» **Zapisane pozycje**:
┌──

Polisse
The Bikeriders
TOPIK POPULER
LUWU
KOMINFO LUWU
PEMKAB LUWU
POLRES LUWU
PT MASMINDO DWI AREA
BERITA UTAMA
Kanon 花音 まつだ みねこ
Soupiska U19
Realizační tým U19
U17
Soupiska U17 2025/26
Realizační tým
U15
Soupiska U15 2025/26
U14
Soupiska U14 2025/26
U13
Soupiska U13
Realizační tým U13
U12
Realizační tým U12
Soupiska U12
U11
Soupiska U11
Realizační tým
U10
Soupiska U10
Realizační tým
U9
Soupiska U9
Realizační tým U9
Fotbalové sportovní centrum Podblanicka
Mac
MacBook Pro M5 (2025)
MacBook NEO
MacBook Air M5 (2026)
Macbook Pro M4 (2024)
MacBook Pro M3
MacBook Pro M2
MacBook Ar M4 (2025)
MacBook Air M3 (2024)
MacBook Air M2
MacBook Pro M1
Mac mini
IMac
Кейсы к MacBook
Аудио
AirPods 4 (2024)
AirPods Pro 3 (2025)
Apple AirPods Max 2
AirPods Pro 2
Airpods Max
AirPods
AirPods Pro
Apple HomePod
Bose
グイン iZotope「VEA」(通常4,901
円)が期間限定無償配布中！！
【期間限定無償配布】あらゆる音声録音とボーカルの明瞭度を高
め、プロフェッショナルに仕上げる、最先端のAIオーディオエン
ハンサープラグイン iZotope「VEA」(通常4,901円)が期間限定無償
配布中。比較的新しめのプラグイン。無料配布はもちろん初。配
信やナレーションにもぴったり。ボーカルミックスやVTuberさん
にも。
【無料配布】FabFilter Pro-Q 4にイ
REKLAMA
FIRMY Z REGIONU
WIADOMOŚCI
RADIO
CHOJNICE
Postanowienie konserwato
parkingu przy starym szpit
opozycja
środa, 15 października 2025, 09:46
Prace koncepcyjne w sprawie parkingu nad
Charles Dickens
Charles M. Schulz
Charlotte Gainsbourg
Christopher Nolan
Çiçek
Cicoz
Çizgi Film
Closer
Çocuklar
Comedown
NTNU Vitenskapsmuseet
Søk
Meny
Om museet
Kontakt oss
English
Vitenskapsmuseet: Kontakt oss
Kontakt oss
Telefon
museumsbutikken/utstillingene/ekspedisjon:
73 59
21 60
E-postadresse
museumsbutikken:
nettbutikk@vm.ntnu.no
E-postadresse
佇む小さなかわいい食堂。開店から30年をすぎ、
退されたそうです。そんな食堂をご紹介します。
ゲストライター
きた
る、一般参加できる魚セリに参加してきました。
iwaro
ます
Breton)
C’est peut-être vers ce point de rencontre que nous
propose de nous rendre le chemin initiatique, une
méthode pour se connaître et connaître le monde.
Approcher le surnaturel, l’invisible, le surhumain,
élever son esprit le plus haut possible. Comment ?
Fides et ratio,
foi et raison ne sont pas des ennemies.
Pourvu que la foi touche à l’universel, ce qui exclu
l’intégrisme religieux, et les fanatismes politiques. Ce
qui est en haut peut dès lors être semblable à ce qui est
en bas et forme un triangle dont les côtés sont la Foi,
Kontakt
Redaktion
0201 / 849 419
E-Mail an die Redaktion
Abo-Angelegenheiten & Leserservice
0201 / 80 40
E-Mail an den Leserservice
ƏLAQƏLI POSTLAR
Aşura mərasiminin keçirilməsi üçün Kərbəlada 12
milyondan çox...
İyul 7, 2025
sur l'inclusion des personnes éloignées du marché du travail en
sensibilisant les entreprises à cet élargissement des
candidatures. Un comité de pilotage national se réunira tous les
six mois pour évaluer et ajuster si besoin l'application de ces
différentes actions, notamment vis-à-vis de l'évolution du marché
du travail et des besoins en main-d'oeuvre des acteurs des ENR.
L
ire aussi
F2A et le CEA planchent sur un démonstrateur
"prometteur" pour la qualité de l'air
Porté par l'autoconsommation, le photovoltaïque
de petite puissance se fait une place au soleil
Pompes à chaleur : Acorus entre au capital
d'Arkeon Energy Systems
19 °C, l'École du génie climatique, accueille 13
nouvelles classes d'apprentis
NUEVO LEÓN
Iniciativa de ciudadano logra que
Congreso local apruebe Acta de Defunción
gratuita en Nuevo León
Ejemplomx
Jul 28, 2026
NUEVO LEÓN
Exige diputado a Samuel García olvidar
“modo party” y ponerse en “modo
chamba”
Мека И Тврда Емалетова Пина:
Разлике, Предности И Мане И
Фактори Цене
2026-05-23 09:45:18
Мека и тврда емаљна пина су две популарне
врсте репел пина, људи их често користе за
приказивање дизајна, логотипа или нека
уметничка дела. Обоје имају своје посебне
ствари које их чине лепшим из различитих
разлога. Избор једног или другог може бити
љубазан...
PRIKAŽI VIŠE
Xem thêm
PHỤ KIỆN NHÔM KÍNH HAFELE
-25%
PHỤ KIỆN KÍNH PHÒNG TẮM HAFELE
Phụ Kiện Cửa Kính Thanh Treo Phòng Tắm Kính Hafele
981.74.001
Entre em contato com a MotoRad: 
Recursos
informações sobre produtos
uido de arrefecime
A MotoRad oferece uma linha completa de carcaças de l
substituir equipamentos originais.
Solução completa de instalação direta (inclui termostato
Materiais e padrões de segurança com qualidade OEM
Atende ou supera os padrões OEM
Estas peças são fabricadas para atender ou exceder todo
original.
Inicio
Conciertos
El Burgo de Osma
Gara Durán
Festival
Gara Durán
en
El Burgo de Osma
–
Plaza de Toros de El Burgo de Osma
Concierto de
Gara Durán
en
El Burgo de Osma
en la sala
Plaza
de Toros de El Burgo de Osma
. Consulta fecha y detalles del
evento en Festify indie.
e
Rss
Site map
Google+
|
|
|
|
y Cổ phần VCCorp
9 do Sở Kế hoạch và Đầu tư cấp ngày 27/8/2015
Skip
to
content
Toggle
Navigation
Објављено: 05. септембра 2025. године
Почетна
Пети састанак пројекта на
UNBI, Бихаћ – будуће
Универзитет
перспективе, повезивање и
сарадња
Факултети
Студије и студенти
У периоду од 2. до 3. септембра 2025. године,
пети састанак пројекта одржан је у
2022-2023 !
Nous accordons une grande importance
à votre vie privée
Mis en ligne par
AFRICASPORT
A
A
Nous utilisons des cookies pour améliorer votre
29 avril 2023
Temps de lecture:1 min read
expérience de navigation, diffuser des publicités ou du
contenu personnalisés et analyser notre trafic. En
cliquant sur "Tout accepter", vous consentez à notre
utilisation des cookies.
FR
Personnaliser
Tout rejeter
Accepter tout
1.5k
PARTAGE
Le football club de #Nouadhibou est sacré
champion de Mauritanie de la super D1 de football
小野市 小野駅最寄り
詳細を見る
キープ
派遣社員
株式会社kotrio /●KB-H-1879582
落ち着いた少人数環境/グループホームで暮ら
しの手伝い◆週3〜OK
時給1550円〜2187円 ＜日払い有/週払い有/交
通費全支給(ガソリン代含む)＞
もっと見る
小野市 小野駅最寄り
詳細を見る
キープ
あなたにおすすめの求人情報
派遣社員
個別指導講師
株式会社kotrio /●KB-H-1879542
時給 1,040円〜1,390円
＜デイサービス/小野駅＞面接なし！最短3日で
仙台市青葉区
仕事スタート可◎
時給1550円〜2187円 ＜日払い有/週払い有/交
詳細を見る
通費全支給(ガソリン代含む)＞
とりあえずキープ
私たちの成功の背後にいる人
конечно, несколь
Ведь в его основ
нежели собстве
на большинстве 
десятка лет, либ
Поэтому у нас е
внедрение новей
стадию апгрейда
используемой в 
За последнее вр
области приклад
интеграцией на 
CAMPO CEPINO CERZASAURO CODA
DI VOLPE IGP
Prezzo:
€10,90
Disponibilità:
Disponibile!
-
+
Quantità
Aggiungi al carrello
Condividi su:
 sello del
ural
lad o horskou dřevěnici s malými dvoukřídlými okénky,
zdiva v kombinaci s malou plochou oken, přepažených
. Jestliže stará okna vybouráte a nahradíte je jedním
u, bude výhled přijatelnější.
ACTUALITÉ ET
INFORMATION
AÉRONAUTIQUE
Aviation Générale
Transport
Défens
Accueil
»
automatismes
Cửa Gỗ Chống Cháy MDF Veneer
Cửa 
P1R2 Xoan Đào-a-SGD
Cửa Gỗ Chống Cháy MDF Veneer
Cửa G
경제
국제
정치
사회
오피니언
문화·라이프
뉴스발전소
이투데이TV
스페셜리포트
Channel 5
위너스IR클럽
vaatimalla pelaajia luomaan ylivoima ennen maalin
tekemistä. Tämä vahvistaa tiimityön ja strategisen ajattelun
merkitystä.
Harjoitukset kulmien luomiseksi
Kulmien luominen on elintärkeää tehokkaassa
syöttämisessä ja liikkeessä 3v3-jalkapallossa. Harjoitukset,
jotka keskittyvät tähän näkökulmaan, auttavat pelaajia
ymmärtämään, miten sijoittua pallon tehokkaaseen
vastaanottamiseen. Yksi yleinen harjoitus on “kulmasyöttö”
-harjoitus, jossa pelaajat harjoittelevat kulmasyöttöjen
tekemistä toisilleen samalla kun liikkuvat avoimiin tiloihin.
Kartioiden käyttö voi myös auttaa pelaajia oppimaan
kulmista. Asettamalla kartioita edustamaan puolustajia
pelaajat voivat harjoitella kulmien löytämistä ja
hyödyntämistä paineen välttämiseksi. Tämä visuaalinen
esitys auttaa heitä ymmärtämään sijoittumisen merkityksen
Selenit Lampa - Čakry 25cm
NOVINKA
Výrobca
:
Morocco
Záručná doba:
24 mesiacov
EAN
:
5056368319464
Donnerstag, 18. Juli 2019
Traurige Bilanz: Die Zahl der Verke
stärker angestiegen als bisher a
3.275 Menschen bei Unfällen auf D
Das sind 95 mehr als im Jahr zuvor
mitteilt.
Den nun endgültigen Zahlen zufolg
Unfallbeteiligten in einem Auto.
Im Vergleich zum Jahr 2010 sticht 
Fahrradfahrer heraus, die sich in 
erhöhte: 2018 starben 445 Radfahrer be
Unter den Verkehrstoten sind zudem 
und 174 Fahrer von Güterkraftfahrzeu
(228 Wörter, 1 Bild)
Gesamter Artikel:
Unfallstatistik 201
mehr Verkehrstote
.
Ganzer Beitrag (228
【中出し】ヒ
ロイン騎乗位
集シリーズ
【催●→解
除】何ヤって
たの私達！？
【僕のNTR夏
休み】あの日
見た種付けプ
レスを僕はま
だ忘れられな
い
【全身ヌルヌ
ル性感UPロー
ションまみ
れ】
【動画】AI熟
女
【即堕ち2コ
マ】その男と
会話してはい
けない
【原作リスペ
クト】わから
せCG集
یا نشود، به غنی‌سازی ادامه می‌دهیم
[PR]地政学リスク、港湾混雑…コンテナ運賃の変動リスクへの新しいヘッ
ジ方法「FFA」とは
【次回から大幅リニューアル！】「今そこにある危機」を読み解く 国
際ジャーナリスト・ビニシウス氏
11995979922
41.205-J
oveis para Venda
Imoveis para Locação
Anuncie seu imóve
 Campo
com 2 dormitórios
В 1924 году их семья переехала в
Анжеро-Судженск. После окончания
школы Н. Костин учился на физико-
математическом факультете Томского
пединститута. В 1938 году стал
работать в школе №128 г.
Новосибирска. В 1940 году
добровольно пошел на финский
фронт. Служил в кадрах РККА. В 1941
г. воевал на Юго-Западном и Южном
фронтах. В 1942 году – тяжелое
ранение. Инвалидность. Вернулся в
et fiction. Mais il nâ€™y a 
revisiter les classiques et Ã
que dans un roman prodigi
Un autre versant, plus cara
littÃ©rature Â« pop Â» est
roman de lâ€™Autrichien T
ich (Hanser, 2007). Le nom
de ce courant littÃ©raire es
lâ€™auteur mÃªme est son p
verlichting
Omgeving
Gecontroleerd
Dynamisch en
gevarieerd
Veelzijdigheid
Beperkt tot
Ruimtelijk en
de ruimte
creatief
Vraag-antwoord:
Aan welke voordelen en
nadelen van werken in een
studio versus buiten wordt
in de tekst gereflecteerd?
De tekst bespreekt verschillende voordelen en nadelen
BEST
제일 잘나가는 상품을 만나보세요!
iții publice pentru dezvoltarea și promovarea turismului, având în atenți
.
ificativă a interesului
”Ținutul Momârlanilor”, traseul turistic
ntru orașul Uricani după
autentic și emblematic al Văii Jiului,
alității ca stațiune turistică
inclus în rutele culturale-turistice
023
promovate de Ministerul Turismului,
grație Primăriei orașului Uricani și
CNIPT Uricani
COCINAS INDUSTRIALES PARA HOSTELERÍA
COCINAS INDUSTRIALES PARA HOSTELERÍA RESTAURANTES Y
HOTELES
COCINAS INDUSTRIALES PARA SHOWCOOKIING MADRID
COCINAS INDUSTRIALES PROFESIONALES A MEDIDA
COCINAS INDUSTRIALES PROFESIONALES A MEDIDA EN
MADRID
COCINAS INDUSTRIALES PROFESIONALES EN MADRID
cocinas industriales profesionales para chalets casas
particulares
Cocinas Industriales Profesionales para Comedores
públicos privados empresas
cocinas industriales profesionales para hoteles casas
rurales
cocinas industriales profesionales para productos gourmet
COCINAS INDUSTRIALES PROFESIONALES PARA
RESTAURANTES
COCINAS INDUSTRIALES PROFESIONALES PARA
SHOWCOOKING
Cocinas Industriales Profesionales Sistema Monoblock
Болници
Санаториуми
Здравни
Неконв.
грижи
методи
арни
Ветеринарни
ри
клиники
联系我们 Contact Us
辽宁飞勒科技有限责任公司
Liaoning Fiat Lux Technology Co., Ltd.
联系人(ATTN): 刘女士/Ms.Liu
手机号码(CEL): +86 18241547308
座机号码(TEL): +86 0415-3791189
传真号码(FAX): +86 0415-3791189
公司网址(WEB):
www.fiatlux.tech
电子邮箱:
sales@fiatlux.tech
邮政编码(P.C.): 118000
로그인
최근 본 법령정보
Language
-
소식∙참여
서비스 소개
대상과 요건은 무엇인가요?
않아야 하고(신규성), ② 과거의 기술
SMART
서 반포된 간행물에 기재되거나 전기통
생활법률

└──

» **WYMAGANIA ZADANIA**:
Czy przepiszesz wiersze od początku pozycji aż po wiersz z „Approcher le surnaturel, l’invisible, le” włącznie, zamieniając w nich „Soupiska” na „Sestava”, a całą resztę zostawiając bez zmian?

» **OCZEKIWANA ODPOWIEDŹ**:
Polisse
The Bikeriders
TOPIK POPULER
LUWU
KOMINFO LUWU
PEMKAB LUWU
POLRES LUWU
PT MASMINDO DWI AREA
BERITA UTAMA
Kanon 花音 まつだ みねこ
Sestava U19
Realizační tým U19
U17
Sestava U17 2025/26
Realizační tým
U15
Sestava U15 2025/26
U14
Sestava U14 2025/26
U13
Sestava U13
Realizační tým U13
U12
Realizační tým U12
Sestava U12
U11
Sestava U11
Realizační tým
U10
Sestava U10
Realizační tým
U9
Sestava U9
Realizační tým U9
Fotbalové sportovní centrum Podblanicka
Mac
MacBook Pro M5 (2025)
MacBook NEO
MacBook Air M5 (2026)
Macbook Pro M4 (2024)
MacBook Pro M3
MacBook Pro M2
MacBook Ar M4 (2025)
MacBook Air M3 (2024)
MacBook Air M2
MacBook Pro M1
Mac mini
IMac
Кейсы к MacBook
Аудио
AirPods 4 (2024)
AirPods Pro 3 (2025)
Apple AirPods Max 2
AirPods Pro 2
Airpods Max
AirPods
AirPods Pro
Apple HomePod
Bose
グイン iZotope「VEA」(通常4,901
円)が期間限定無償配布中！！
【期間限定無償配布】あらゆる音声録音とボーカルの明瞭度を高
め、プロフェッショナルに仕上げる、最先端のAIオーディオエン
ハンサープラグイン iZotope「VEA」(通常4,901円)が期間限定無償
配布中。比較的新しめのプラグイン。無料配布はもちろん初。配
信やナレーションにもぴったり。ボーカルミックスやVTuberさん
にも。
【無料配布】FabFilter Pro-Q 4にイ
REKLAMA
FIRMY Z REGIONU
WIADOMOŚCI
RADIO
CHOJNICE
Postanowienie konserwato
parkingu przy starym szpit
opozycja
środa, 15 października 2025, 09:46
Prace koncepcyjne w sprawie parkingu nad
Charles Dickens
Charles M. Schulz
Charlotte Gainsbourg
Christopher Nolan
Çiçek
Cicoz
Çizgi Film
Closer
Çocuklar
Comedown
NTNU Vitenskapsmuseet
Søk
Meny
Om museet
Kontakt oss
English
Vitenskapsmuseet: Kontakt oss
Kontakt oss
Telefon
museumsbutikken/utstillingene/ekspedisjon:
73 59
21 60
E-postadresse
museumsbutikken:
nettbutikk@vm.ntnu.no
E-postadresse
佇む小さなかわいい食堂。開店から30年をすぎ、
退されたそうです。そんな食堂をご紹介します。
ゲストライター
きた
る、一般参加できる魚セリに参加してきました。
iwaro
ます
Breton)
C’est peut-être vers ce point de rencontre que nous
propose de nous rendre le chemin initiatique, une
méthode pour se connaître et connaître le monde.
Approcher le surnaturel, l’invisible, le surhumain,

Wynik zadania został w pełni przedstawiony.